Modified handle_job_recurse function

def handle_job_recurse(job, job_list, curr_min_moves_len):
    game = job['game']

    handle_tile_click(game, job['curr_move'])

    # Add the currently executed move to the past_moves sequence (Only storing the
    # column id, as row id will always be 0)
    if job['past_moves'] is None:
        job['past_moves'] = f'{job["curr_move"][1]}'
    else:
        job['past_moves'] = f'{job["past_moves"]}{job["curr_move"][1]}'

    # If after the click no new connection groups are left, then that means we've
    # cleared the screen, so return this sequence
    if len(game['connection_groups']) == 0:
        return job['past_moves']

    # If there is some min_moves_len and past_moves sequence length is more than 
    # or equal to min_moves_len - 1, then discard all further combinations in this sequence
    if curr_min_moves_len != 0 and len(job['past_moves']) >= (curr_min_moves_len - 1):
        return None

    # Add the other possible combinations to the job list (we'll be taking the
    # 0th index till completion, hence slicing the list from the 1st index)
    for connections in game['connection_groups'][1:]:
        job_list.append({'game': copy.deepcopy(
            game), 'curr_move': connections[0], 'past_moves': job['past_moves']})
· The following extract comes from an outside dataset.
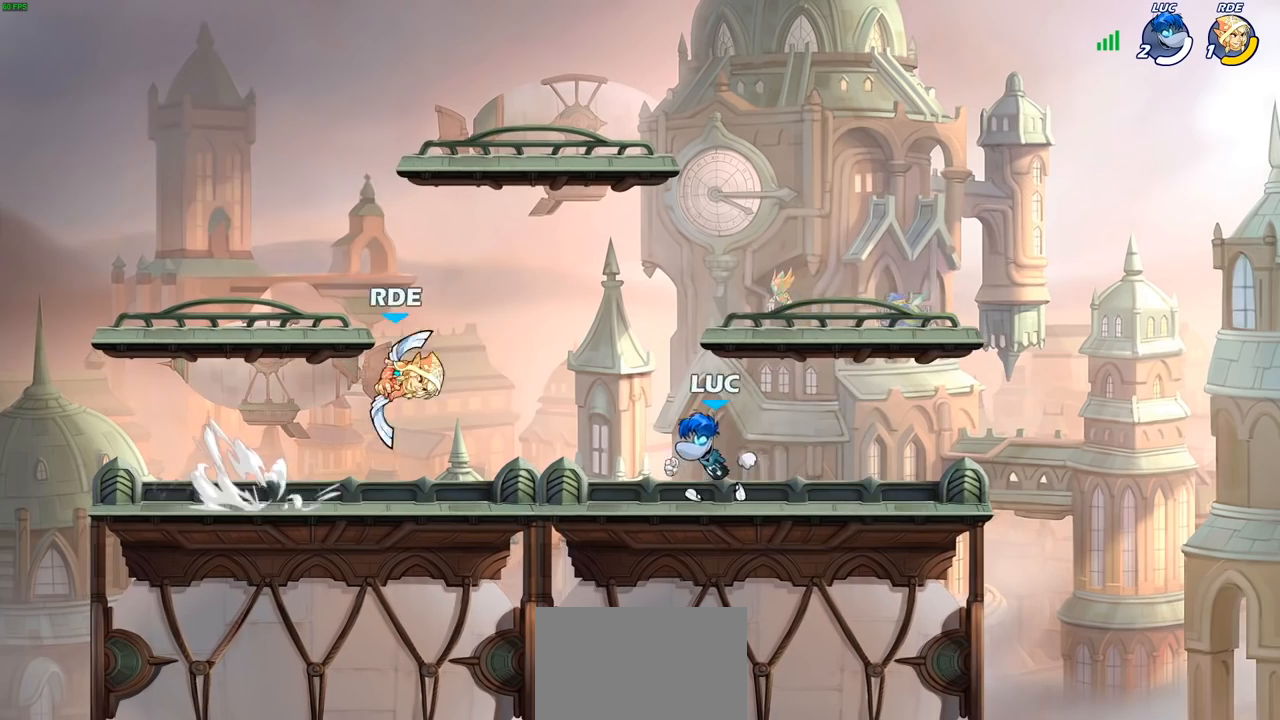
{"buttons": ["CROSS"], "left_stick": "right", "right_stick": "center", "events": [[67, "left_stick", "up-left"], [117, "left_stick", "center"], [417, "left_stick", "right"], [467, "CROSS", "down"]]}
    # Take the 0th index to its logical end. 0th index gives us a list which
    # contains all the tiles connected with each other. We take the first tile
    # from this list (the 0th index), and use recursion to go further
    job['curr_move'] = game['connection_groups'][0][0]
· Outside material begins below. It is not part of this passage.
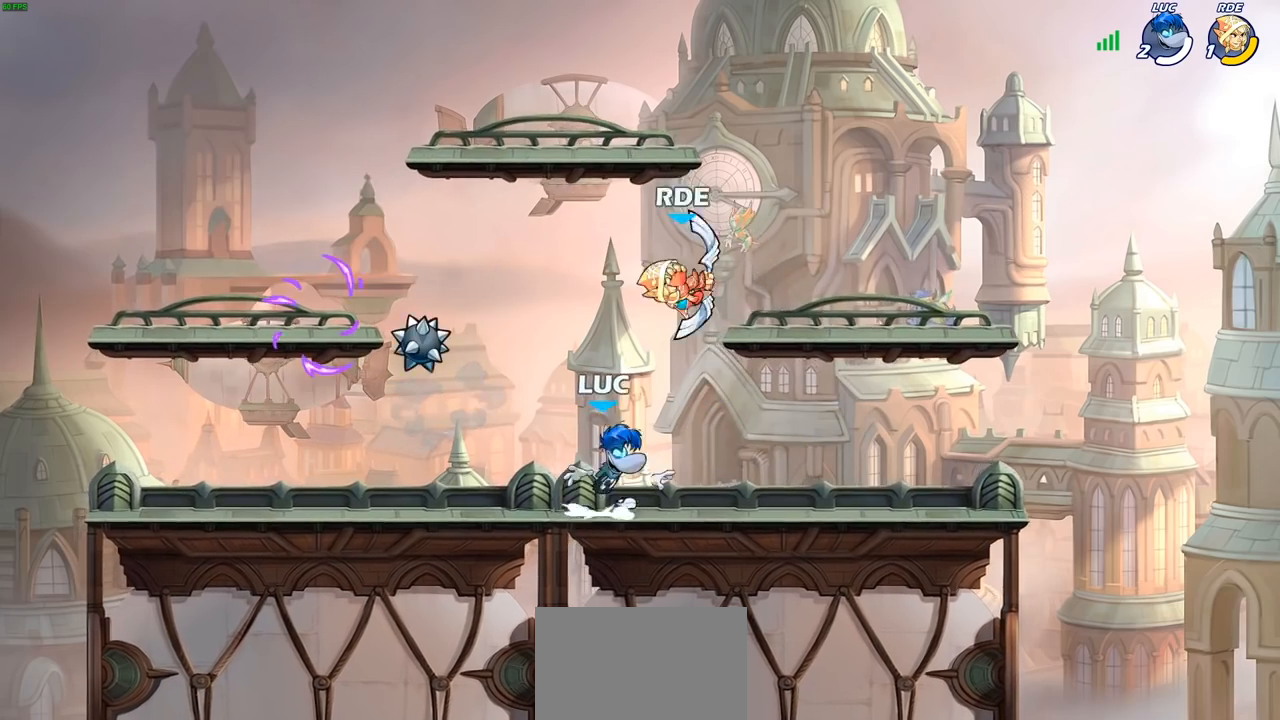
{"buttons": [], "left_stick": "up-left", "right_stick": "center", "events": [[33, "SQUARE", "down"], [83, "CROSS", "up"], [100, "SQUARE", "up"], [317, "left_stick", "up-left"]]}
    return handle_job_recurse(job, job_list, curr_min_moves_len)

The result

Running the same starting board as in the previous run, we get the following results

start time: 0.116954505
changed min_moves to: 13, 3000011111233, time: 0.129312172
changed min_moves to: 12, 300001111142, time: 0.130486732
changed min_moves to: 11, 30003114012, time: 0.642993931
changed min_moves to: 10, 3003114002, time: 1.395034809
changed min_moves to: 9, 303104002, time: 2.094061232
changed min_moves to: 8, 10010012, time: 3.78454475
No more jobs: final count: 16724, time: 4.46511333
result of operation: {'min_moves': '10010012', 'min_moves_len': 8, 'count': 16724}

It took us only 4.46 seconds to complete the job, and there were only 16.7K sequences which were taken to their logical end. Now we're talking :-)

Conclusion

In this post we looked at one crude way of solving the puzzle which we'd created in the last post. The solution is by no means complete, or fully optimized. We can do many optimizations to find the solution sooner. We will look at some of those optimizations in the next and the final post of this series.

Hope you enjoyed reading the post. Do let me know how would you solve the problem :-).